### Exercise goal
Below this line is the material. Write out only its lines from the one containing "1, Varianz_scaled: 17.44 -> 18.44" through the one containing "2, Median: 14 -> 14.1", both kept, exactly.
─── Data listing ───
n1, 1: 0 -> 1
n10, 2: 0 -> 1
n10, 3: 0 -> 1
───
─── Data listing ───
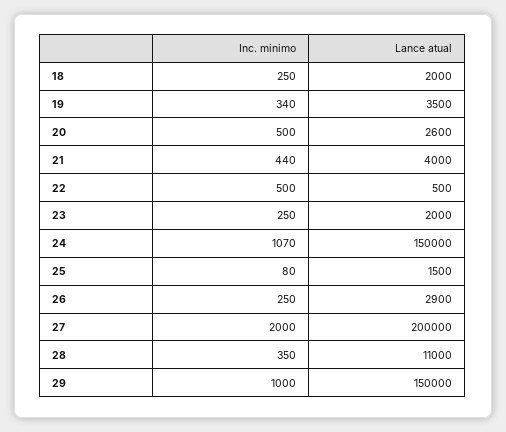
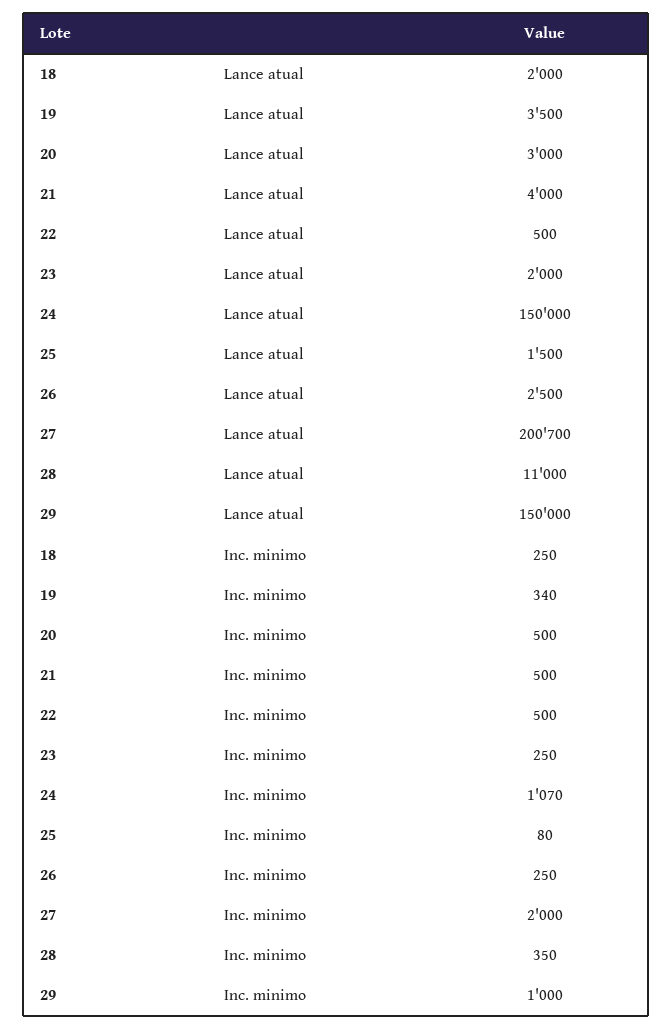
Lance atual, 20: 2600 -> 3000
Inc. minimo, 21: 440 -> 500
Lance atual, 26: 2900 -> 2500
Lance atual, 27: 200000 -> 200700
───
─── Data listing ───
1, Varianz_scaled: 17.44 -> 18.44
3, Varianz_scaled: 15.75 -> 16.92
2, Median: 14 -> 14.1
───
### Response area
1, Varianz_scaled: 17.44 -> 18.44
3, Varianz_scaled: 15.75 -> 16.92
2, Median: 14 -> 14.1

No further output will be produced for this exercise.